[Study material]:
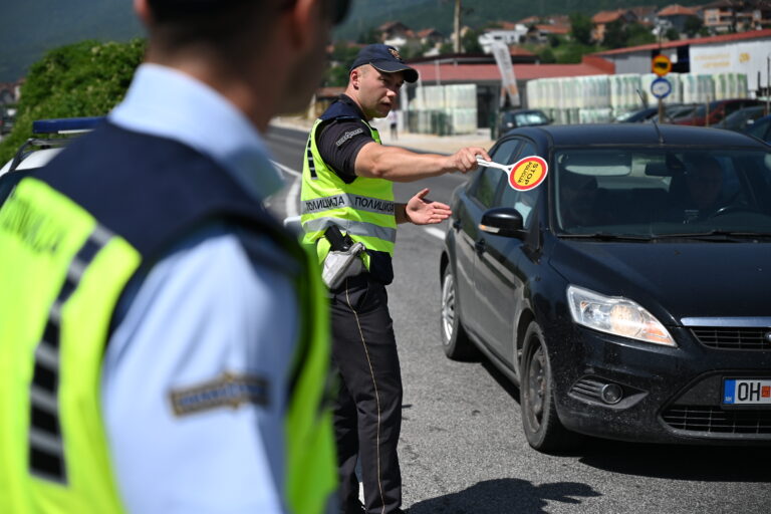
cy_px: 257
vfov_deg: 19.5
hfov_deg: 28.8
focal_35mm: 70
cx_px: 386
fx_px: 1499
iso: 125
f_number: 4
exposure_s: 1/2000
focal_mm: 70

[What needs to be done]: Every entry above is to be repeated word for word, with all pictures omitted.

[Output]:
cy_px: 257
vfov_deg: 19.5
hfov_deg: 28.8
focal_35mm: 70
cx_px: 386
fx_px: 1499
iso: 125
f_number: 4
exposure_s: 1/2000
focal_mm: 70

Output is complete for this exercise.